Quebec Appeals Court tacks on an extra year in jail for repeat offender Johnny Mark, who is also facing new criminal charges

JANE GEORGE
Nunatsiaq News

KUUJJUAQ - Convicted woman beater Johnny Mark didn't even want to go back to jail, and now he's facing time in a federal pentitentiary.

The Quebec Appeals Court recently overturned a lower court's lenient sentencing decision, one which would have precluded prison time in the South.

Last November Mark pleaded guilty to a charge of aggravated assault on Maggie Simigak, his common-law partner.

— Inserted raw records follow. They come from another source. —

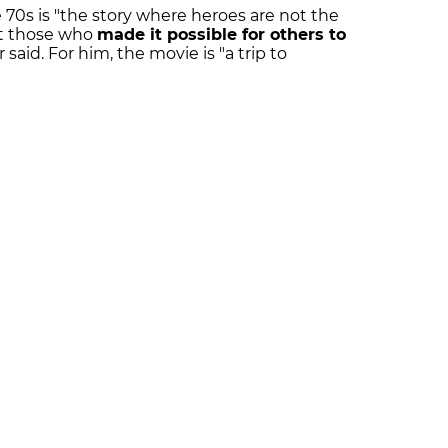
 70s is "the story where heroes are not the
ut those who
made it possible for others to
r said. For him, the movie is "a trip to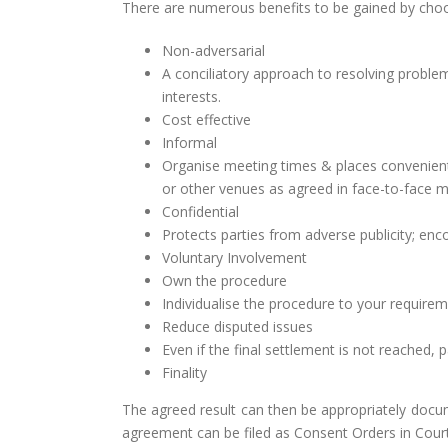
There are numerous benefits to be gained by choo
Non-adversarial
A conciliatory approach to resolving probl
interests.
Cost effective
Informal
Organise meeting times & places convenient
or other venues as agreed in face-to-face m
Confidential
Protects parties from adverse publicity; e
Voluntary Involvement
Own the procedure
Individualise the procedure to your requirem
Reduce disputed issues
Even if the final settlement is not reached, pa
Finality
The agreed result can then be appropriately docu
agreement can be filed as Consent Orders in Court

A repeat offender, Mark had already served three penitentiary terms and he begged the court not to send him back to jail. He said that he had found God and insisted that another jail term wouldn't help him.

So, Quebec Court judge Paul Chevalier sentenced Mark to two years, less one day - a conditional sentence he could serve out in the community of Kangirsuk. He was to have respected a curfew, regularly report to police, attend counselling sessions and keep the peace.

But Crown Prosector Nancy McKenna appealed the sentence, and last week in Quebec City, the Appeal Court agreed with her: Mark's original sentence was not severe enough, the higher court ruled.

Mark's sentence for the assault charges has been increased to three years. And since any sentence over two years must be served in a federal institution, Mark is now going to be sent to a federal penitentiary.

New charges

His stay there could even be longer, though: police have laid new sexual assault charges against Mark.

He is also charged with uttering death threats against Simigak as he left a Kuujjuaq courtroom during a recent court appearance.

Judge Chevalier ruled March 4 that Mark had violated the terms of his original conditional sentence.